The South African Revenue Service (SARS) and the Directorate for Priority Crime Investigation (Hawks) have teamed up on a new strategy to find and prosecute taxpayers who do not accurately declare their taxable income.
This comes after the National Treasury recently reported that tax revenue for the year so far has been far lower than expected and that the country faces a significant budget deficit.
Tax Consulting SA’s head of tax controversy and dispute resolution André Daniels said these fiscal pressures have now compelled SARS to actively initiate the arrest and prosecution of taxpayers who do not accurately declare their taxable income.
“For a long time, it has been warned that SARS possesses third-party information from banks, financial institutions, estate agents, car dealerships, etc., enabling them to identify those who are not declaring their income correctly,” Daniels said.
“However, many South Africans have not taken this message seriously enough to declare accurately and fulfil their tax obligations.”
“They may have felt a false sense of comfort from the seeming hesitance of SARS to actively enforce its mandate through criminal enforcement. This situation appears to have suddenly changed.”
For example, News24 recently reported that an Eastern Cape doctor was arrested for numerous tax fraud charges.
According to the South African Police Service (SAPS), the investigations revealed that the accused prejudiced SARS by more than R1.8 million between 2015 and 2018.
Red flags were raised during an audit, and a complaint was lodged with the Hawks for investigation. The accused’s alleged offence is under-declaring his income.
“As SARS continues to scrutinise non-compliance, whether done intentionally or not, wrongfully, falsely or under-declaring under tax law means repercussions,” Daniels said.

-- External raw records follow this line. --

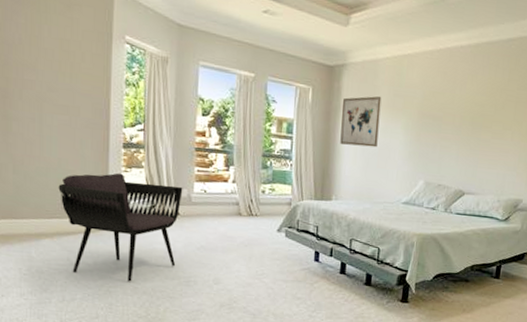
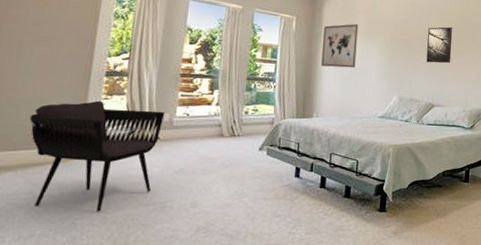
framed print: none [458,101,491,145] -> present [426,26,453,64]

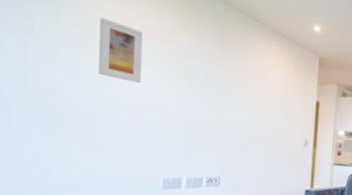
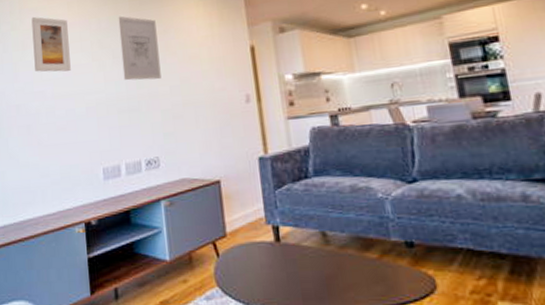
wall art: none [196,43,236,111] -> present [118,16,161,81]

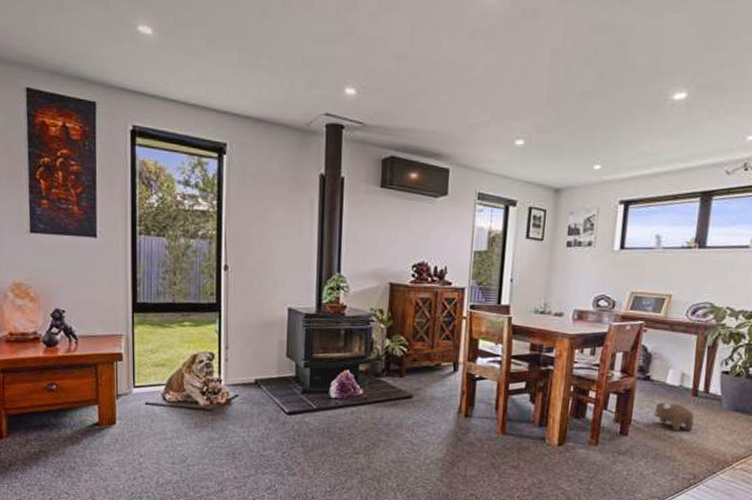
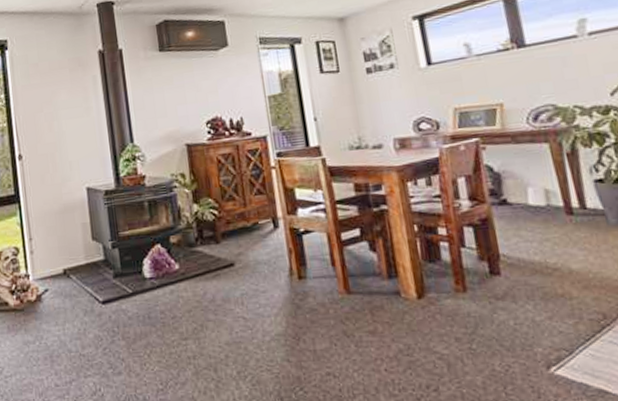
plush toy: present [653,399,694,431] -> none [519,226,581,261]

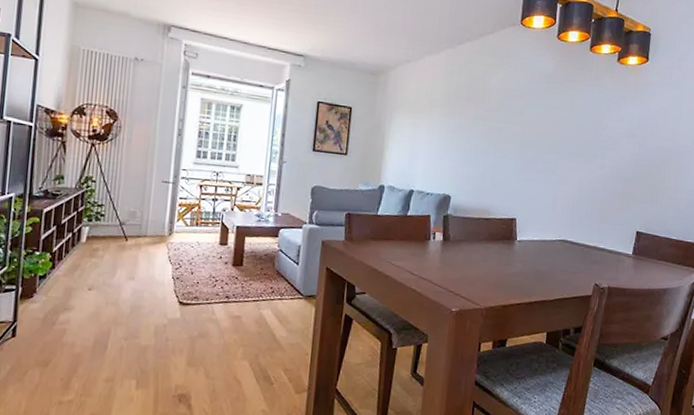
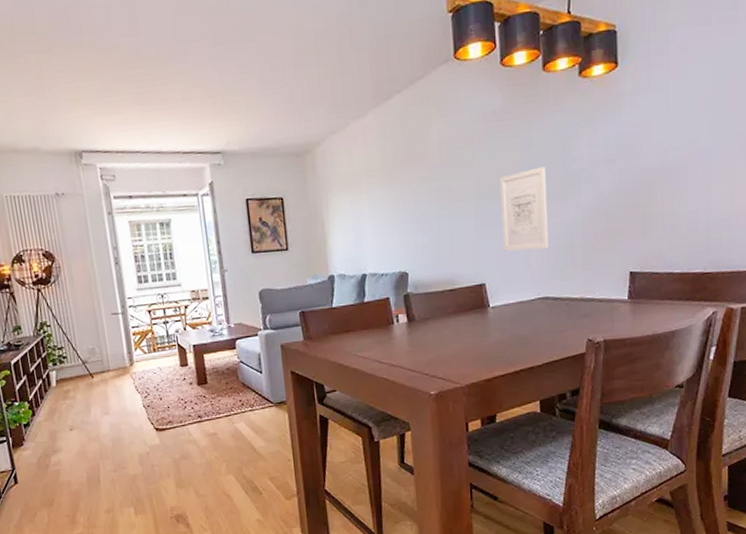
wall art: none [536,128,580,199] -> present [500,166,549,251]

“While many taxpayers have slept peacefully in the past, foreseeing the worst that can happen is a slap on the wrist with some penalties and interest; a new Hawks/SARS prosecution strategy is a game-changer.”
Daniels warned that taxpayers should take special care to make sure their tax return is done on a complete and correct basis.

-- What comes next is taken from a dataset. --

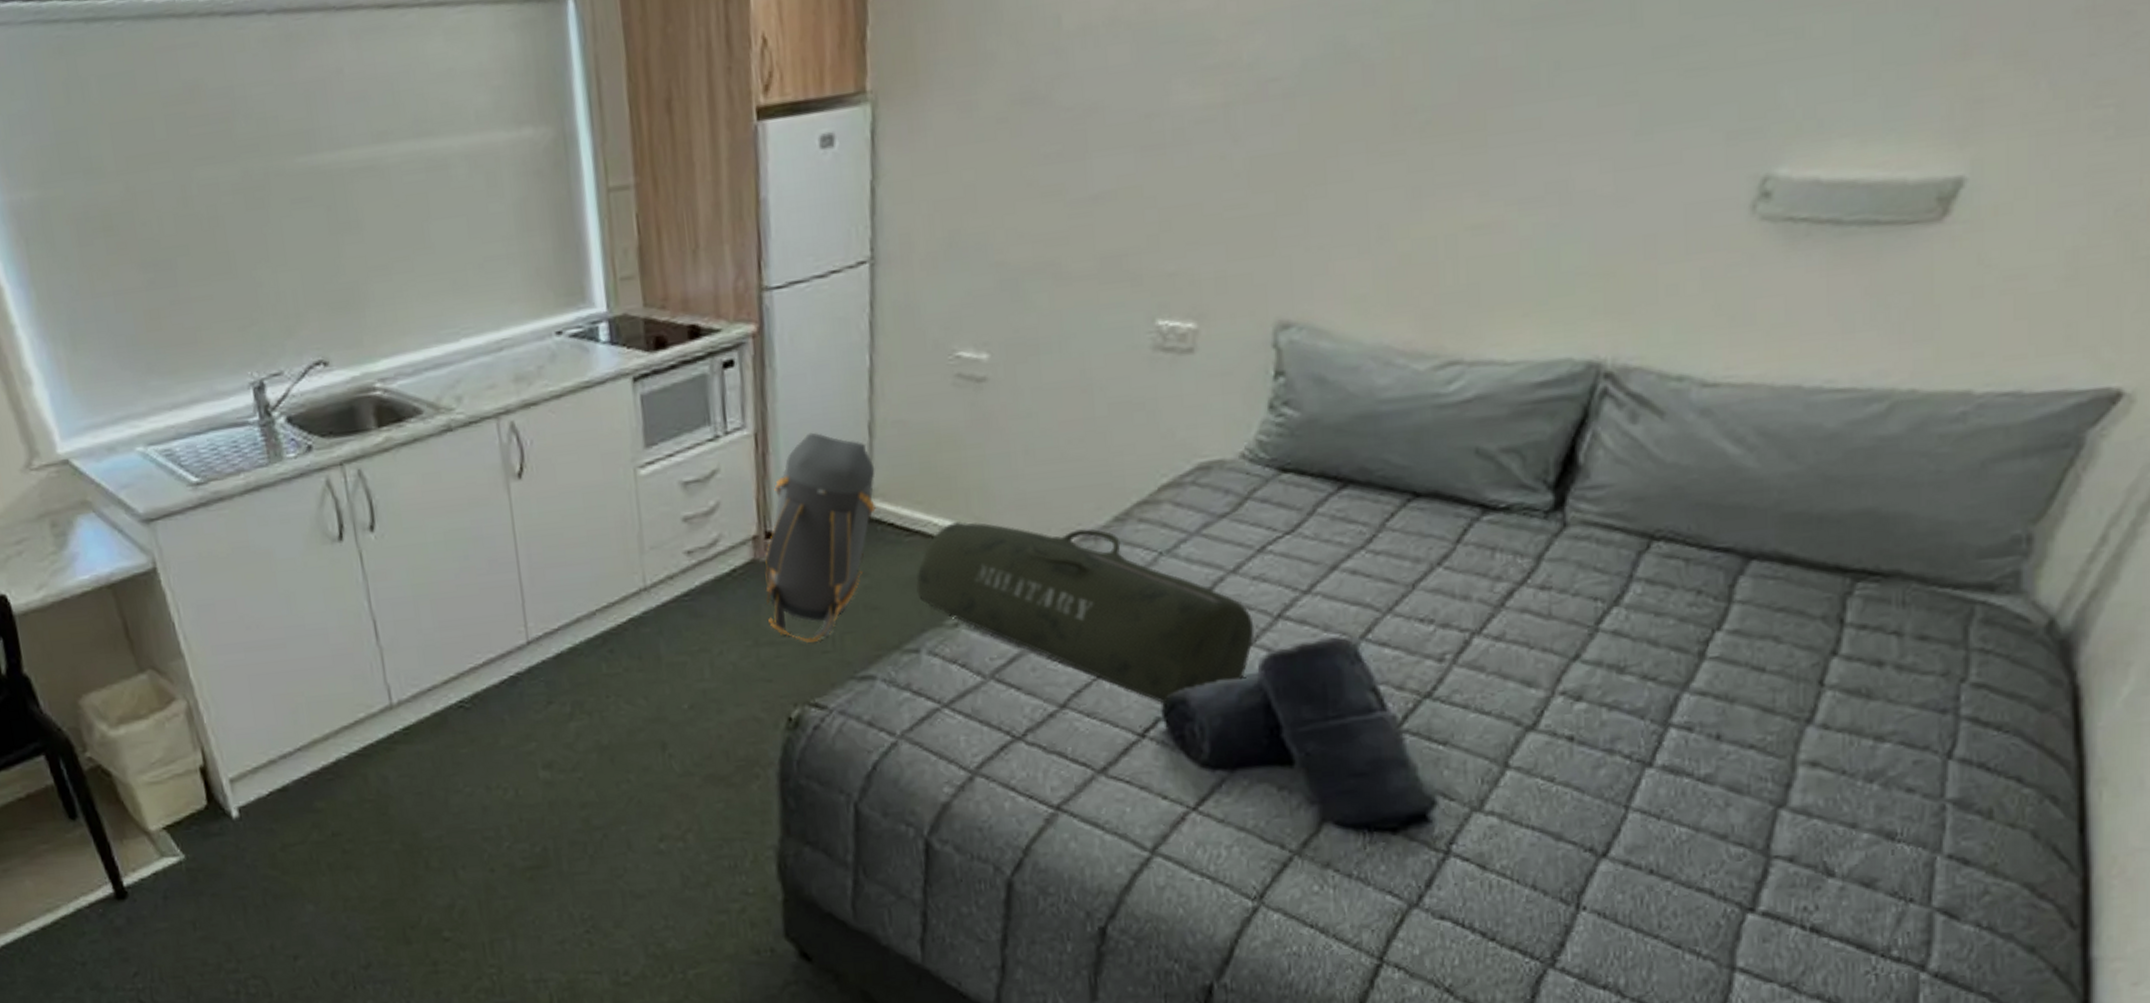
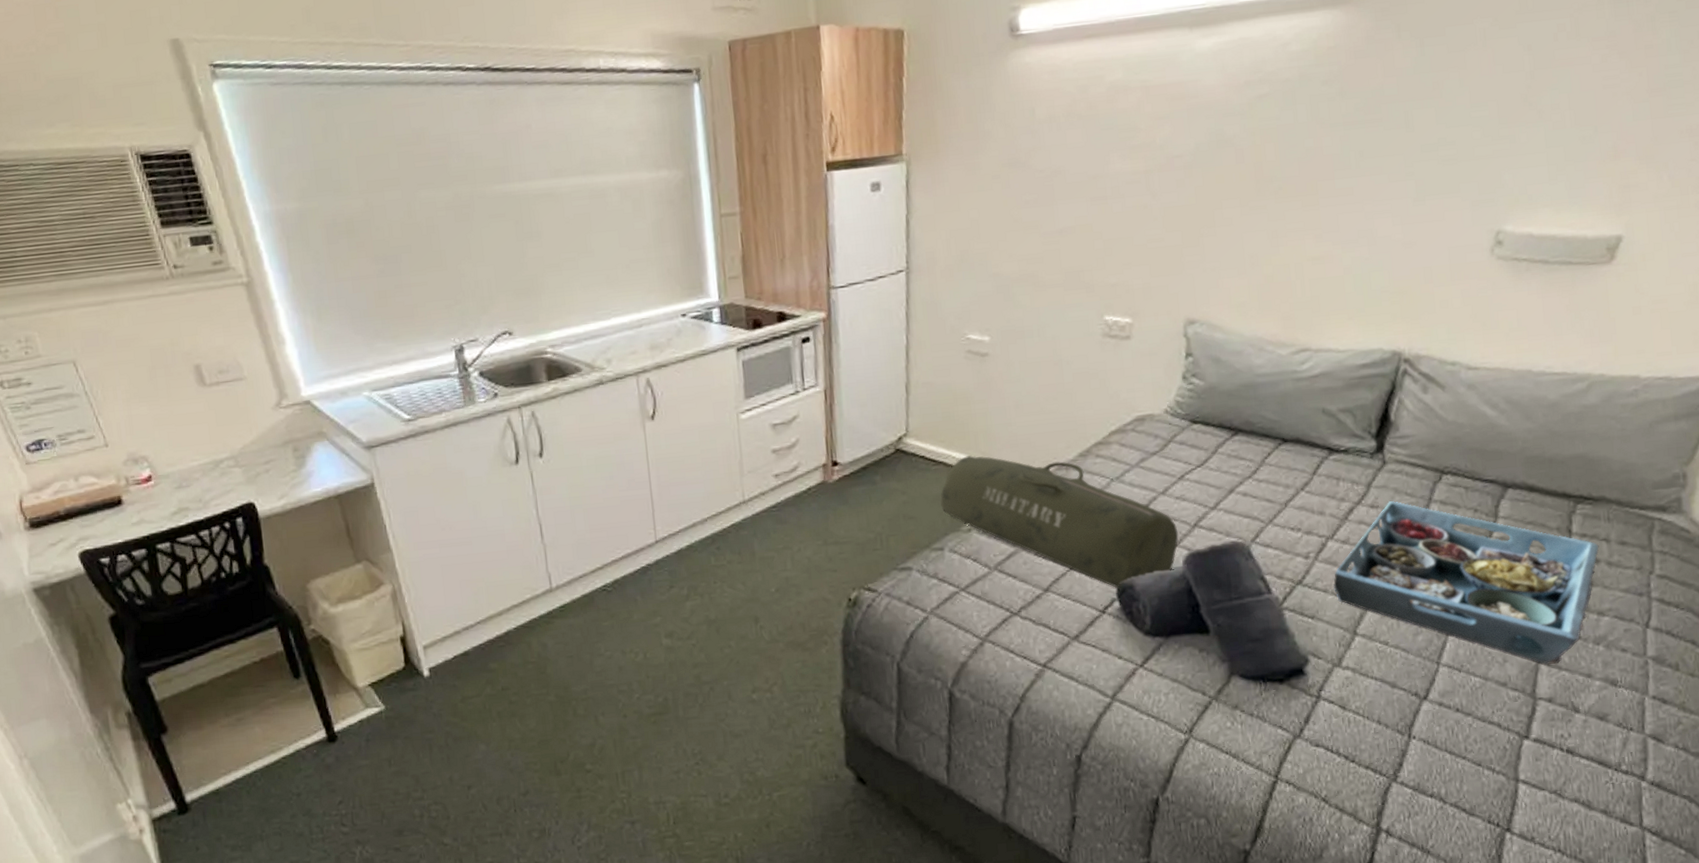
backpack: present [765,432,876,643] -> none [832,390,911,543]
serving tray: none [1477,579,1885,810] -> present [1333,500,1599,665]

“They should also carefully have a look at past disclosures in their tax returns and whether the numbers disclosed are correct and ‘everything adds up.”
Daniels also pointed to the Voluntary Disclosure Programme (VDP) as a lifeline that offers taxpayers with skeletons in the closet an opportunity to voluntarily disclose their tax defaults to SARS.
The programme also allows the disclosure of underdeclared income or understatement of tax liabilities.
Most importantly, Daniels said that a correctly obtained and SARS-accepted VDP means that you cannot be criminally prosecuted.
“While this lifeline remains available, there are, of course, legislative requirements one should meet when applying for relief under the VDP,” said Daniels.
“For instance, an applicant should be a registered taxpayer with SARS and be up to date with their tax filing obligations.”
“The VDP process is also not as simple as many believe. There are a couple of cases where SARS have challenged a VDP obtained and won, as it was obtained with an irregularity or technical error when obtained.”